Activity: Your answer consists of the lines in the data that contain "worn". Copy each of them.

Record excerpts:

=-=-=

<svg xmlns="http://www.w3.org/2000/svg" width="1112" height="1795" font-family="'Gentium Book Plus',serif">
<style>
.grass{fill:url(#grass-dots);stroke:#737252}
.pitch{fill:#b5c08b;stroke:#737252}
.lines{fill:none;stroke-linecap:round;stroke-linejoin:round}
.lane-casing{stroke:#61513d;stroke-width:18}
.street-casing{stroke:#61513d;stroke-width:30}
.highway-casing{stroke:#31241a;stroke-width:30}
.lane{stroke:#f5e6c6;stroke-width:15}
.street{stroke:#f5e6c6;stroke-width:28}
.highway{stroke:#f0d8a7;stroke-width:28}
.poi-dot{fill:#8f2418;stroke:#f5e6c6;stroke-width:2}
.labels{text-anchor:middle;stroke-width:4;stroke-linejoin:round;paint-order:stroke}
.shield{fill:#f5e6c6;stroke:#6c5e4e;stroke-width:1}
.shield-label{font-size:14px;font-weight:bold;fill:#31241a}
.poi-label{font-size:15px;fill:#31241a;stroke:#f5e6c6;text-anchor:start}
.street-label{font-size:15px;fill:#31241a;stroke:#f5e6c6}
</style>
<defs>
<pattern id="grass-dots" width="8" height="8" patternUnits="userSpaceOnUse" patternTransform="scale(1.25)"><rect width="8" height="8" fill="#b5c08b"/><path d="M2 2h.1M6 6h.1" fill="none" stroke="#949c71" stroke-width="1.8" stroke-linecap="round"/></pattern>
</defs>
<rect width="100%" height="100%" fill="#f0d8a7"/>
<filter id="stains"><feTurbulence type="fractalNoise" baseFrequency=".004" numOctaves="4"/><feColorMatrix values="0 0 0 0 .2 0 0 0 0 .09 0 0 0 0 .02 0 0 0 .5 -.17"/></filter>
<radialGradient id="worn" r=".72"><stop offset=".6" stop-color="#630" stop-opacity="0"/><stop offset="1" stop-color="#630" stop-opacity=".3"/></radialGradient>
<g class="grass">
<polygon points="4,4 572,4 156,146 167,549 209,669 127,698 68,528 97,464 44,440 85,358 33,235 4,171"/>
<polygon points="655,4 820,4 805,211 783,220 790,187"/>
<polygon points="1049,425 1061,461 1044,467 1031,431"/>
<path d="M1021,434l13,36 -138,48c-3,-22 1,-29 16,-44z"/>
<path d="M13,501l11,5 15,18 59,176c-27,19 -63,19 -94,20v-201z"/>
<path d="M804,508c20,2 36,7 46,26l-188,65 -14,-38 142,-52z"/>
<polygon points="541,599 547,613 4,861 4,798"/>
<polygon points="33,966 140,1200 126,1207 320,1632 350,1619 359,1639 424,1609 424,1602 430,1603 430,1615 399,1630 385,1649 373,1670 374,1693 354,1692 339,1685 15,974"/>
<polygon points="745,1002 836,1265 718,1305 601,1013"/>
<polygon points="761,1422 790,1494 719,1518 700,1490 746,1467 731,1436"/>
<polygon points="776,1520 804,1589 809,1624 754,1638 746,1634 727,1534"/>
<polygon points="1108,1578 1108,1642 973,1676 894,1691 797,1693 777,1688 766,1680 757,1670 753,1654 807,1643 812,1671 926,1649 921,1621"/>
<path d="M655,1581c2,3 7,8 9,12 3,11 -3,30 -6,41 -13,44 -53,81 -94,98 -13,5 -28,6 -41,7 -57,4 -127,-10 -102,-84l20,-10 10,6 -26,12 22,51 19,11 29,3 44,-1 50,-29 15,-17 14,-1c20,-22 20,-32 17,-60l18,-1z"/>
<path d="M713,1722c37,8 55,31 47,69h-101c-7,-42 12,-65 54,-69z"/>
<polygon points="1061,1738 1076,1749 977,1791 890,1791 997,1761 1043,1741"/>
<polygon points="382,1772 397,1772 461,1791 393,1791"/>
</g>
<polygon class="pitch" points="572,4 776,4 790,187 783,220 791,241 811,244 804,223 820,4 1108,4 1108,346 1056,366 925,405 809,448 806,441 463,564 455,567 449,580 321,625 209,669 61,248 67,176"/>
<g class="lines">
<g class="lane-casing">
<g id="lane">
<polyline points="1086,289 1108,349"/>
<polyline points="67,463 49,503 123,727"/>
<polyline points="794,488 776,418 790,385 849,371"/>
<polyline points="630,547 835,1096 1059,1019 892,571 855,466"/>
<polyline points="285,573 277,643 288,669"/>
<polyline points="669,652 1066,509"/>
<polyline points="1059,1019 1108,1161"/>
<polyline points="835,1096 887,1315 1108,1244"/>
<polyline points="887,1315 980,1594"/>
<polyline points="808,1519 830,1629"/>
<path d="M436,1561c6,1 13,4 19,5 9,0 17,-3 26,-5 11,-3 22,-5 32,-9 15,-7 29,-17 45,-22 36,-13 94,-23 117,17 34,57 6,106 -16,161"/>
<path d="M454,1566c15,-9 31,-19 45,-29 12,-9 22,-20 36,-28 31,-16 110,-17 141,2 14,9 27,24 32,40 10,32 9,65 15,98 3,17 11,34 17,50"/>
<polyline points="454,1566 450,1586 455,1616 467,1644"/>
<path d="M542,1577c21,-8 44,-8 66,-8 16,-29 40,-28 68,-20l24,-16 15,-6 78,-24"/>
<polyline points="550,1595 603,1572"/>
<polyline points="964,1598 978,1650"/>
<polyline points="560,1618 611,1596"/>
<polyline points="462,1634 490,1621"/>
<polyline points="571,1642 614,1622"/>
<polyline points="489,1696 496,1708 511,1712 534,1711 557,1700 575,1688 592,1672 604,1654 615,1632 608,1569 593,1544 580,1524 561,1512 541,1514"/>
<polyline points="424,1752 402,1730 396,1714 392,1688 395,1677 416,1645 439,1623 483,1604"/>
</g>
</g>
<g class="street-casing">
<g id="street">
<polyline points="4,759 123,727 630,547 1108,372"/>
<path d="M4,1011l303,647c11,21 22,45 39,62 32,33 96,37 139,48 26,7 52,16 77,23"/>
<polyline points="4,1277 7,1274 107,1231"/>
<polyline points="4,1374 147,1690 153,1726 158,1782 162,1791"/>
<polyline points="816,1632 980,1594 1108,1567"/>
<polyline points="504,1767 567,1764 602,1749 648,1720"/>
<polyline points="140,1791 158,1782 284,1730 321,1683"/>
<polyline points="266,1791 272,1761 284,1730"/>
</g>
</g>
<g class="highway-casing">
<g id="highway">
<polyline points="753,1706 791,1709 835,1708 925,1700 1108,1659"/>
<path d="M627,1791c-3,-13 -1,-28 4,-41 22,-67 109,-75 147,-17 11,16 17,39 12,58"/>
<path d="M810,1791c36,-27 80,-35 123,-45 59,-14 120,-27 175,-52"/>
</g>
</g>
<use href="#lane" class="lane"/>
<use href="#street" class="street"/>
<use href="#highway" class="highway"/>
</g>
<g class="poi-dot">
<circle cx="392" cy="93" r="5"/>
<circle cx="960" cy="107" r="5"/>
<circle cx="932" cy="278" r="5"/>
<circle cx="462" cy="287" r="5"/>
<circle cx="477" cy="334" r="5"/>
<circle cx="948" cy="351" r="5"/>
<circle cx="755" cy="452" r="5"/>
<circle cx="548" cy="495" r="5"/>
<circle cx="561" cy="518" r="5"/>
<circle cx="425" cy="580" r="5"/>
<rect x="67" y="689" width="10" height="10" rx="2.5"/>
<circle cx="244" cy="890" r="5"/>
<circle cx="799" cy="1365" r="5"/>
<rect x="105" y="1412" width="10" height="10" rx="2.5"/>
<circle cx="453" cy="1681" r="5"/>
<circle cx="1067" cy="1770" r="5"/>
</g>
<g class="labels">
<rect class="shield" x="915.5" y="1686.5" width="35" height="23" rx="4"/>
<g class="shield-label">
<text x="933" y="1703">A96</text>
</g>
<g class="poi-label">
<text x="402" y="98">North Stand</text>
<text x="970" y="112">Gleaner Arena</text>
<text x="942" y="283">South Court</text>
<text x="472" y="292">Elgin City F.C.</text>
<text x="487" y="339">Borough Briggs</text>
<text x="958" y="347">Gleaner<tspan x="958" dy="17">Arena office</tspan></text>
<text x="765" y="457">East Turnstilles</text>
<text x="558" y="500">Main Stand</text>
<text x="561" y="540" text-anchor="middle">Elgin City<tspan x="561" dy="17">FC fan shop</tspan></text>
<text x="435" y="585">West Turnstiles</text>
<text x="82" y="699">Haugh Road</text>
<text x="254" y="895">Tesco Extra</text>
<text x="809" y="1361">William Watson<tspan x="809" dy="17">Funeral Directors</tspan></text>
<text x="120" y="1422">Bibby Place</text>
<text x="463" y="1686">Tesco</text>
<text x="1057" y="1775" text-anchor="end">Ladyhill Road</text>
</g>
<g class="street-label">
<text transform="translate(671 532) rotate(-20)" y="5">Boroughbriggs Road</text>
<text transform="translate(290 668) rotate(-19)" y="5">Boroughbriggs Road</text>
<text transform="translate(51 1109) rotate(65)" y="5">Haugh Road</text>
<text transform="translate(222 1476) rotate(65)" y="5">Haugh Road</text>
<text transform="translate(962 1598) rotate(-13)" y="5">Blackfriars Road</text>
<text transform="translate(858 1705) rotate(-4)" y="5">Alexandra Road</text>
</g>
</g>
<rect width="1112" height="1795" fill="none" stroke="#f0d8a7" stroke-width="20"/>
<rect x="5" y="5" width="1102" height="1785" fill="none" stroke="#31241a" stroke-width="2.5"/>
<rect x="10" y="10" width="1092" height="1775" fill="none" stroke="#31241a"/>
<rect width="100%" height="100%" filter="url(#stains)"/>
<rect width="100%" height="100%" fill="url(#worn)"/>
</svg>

=-=-=

Your solution:
<radialGradient id="worn" r=".72"><stop offset=".6" stop-color="#630" stop-opacity="0"/><stop offset="1" stop-color="#630" stop-opacity=".3"/></radialGradient>
<rect width="100%" height="100%" fill="url(#worn)"/>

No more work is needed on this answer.